MATERIALS PROVIDED: Begin

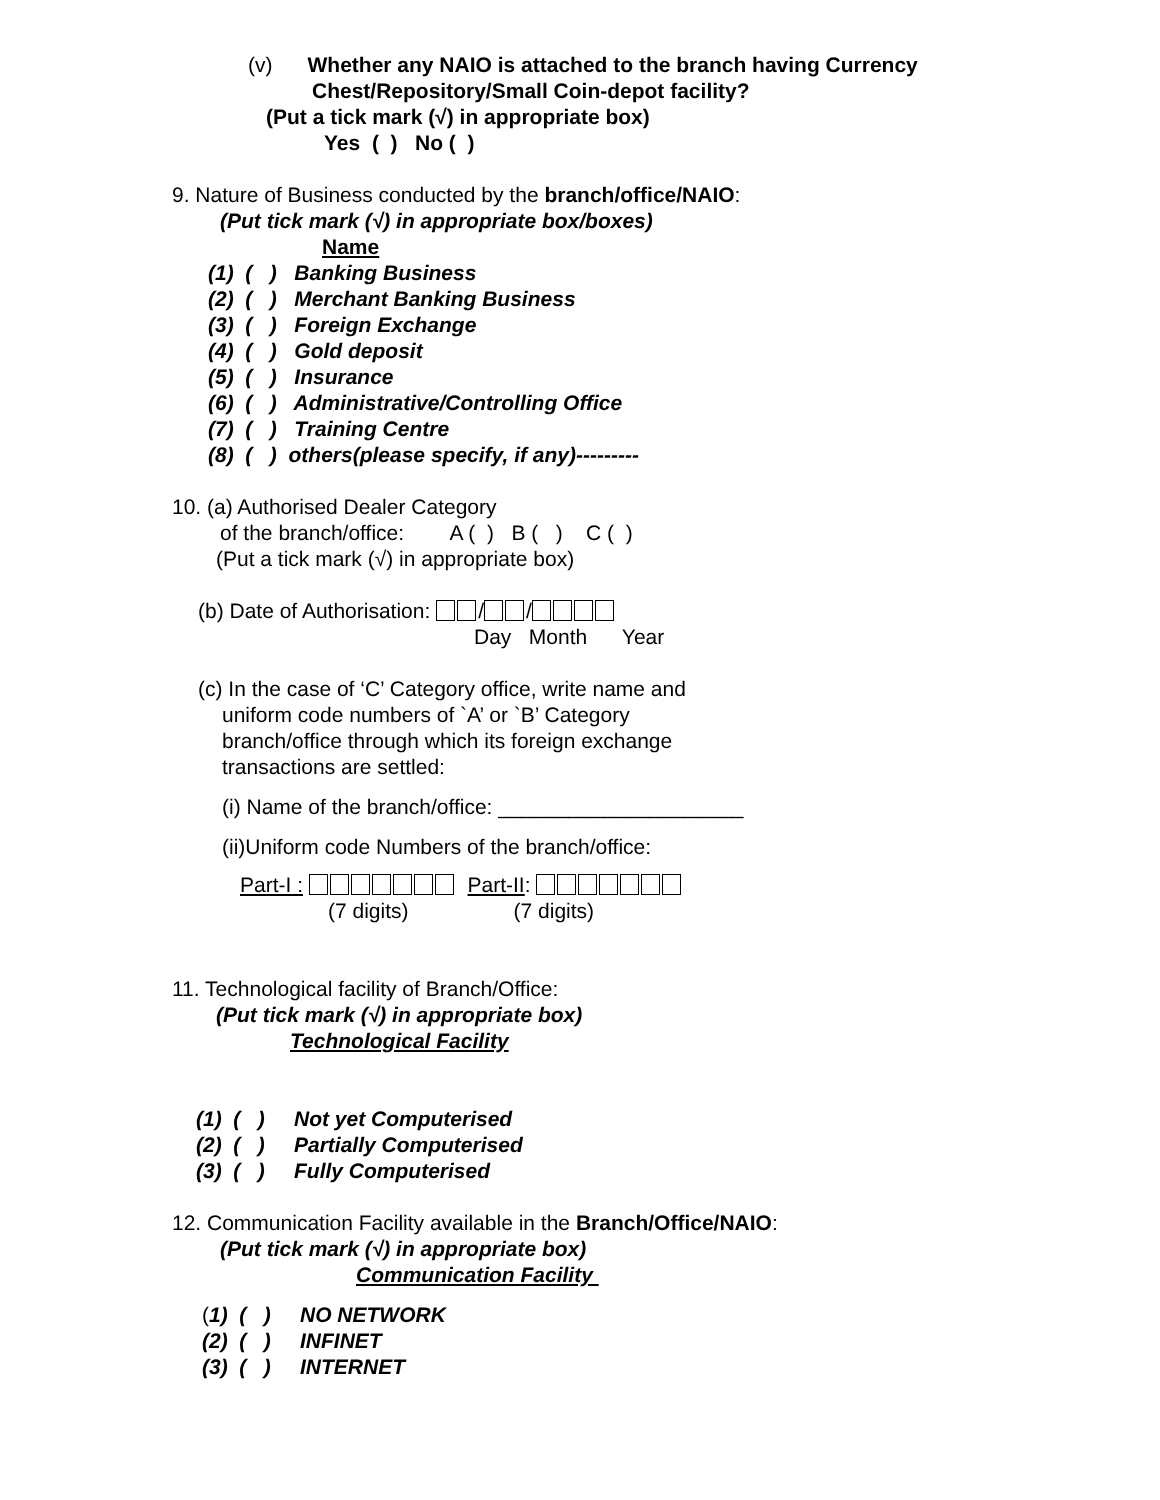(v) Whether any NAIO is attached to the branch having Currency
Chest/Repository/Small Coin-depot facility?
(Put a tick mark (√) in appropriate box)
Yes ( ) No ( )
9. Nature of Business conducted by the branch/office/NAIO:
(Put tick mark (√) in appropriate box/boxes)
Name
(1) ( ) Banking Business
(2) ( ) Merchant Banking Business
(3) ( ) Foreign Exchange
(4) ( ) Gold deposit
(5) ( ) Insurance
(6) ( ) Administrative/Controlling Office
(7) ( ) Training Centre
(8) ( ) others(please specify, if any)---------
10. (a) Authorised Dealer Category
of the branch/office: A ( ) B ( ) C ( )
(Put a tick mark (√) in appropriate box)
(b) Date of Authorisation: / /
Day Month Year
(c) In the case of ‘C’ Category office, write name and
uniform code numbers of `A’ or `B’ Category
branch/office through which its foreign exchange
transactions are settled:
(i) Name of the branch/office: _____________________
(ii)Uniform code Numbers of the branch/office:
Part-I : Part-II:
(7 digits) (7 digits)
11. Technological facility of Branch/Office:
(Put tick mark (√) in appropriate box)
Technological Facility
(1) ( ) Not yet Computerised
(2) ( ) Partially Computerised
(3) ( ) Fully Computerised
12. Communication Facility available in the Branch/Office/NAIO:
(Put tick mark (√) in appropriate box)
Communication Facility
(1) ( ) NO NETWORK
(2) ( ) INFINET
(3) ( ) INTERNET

MATERIALS PROVIDED: End
MATERIALS PROVIDED: Begin

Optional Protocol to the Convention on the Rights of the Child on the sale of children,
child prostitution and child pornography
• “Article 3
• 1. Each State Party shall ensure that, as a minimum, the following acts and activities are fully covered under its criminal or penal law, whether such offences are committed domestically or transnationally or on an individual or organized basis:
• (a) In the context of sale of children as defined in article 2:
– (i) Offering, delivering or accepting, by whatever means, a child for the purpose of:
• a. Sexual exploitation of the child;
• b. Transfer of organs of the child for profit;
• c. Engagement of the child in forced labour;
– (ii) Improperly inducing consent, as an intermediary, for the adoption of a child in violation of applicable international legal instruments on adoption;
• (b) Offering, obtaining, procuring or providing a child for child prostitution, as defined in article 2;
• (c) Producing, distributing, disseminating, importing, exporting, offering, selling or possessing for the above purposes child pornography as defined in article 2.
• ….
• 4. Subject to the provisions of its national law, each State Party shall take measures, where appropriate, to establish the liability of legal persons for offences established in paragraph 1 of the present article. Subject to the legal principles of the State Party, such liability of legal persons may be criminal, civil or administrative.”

MATERIALS PROVIDED: End

● **YOUR GOAL**
From the records above, repeat exactly the lines from the one with "11. Technological facility" through the one with "(3) ( ) INTERNET", both included.

● **WRITTEN RESPONSE**
11. Technological facility of Branch/Office:
(Put tick mark (√) in appropriate box)
Technological Facility
(1) ( ) Not yet Computerised
(2) ( ) Partially Computerised
(3) ( ) Fully Computerised
12. Communication Facility available in the Branch/Office/NAIO:
(Put tick mark (√) in appropriate box)
Communication Facility
(1) ( ) NO NETWORK
(2) ( ) INFINET
(3) ( ) INTERNET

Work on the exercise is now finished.